▶ [Job item]: Return the records that follow unaltered. Omit every picture.
▬▬▬▬▬▬
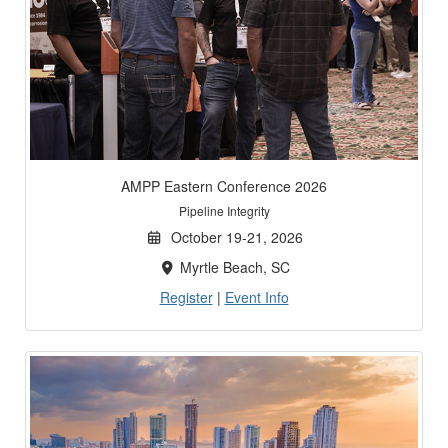
AMPP Eastern Conference 2026
Pipeline Integrity
October 19-21, 2026
Myrtle Beach, SC
Register
|
Event Info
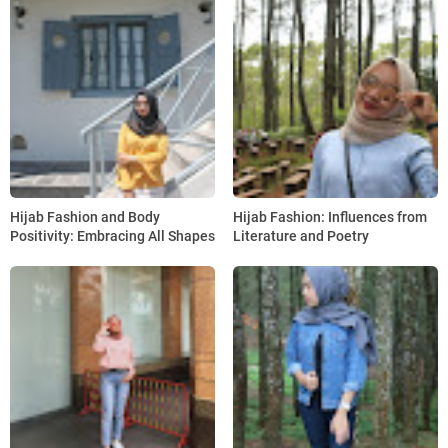
Hijab Fashion and Body
Hijab Fashion: Influences from
Positivity: Embracing All Shapes
Literature and Poetry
▬▬▬▬▬▬
▶ [Task solution]:
AMPP Eastern Conference 2026
Pipeline Integrity
October 19-21, 2026
Myrtle Beach, SC
Register
|
Event Info
Hijab Fashion and Body
Hijab Fashion: Influences from
Positivity: Embracing All Shapes
Literature and Poetry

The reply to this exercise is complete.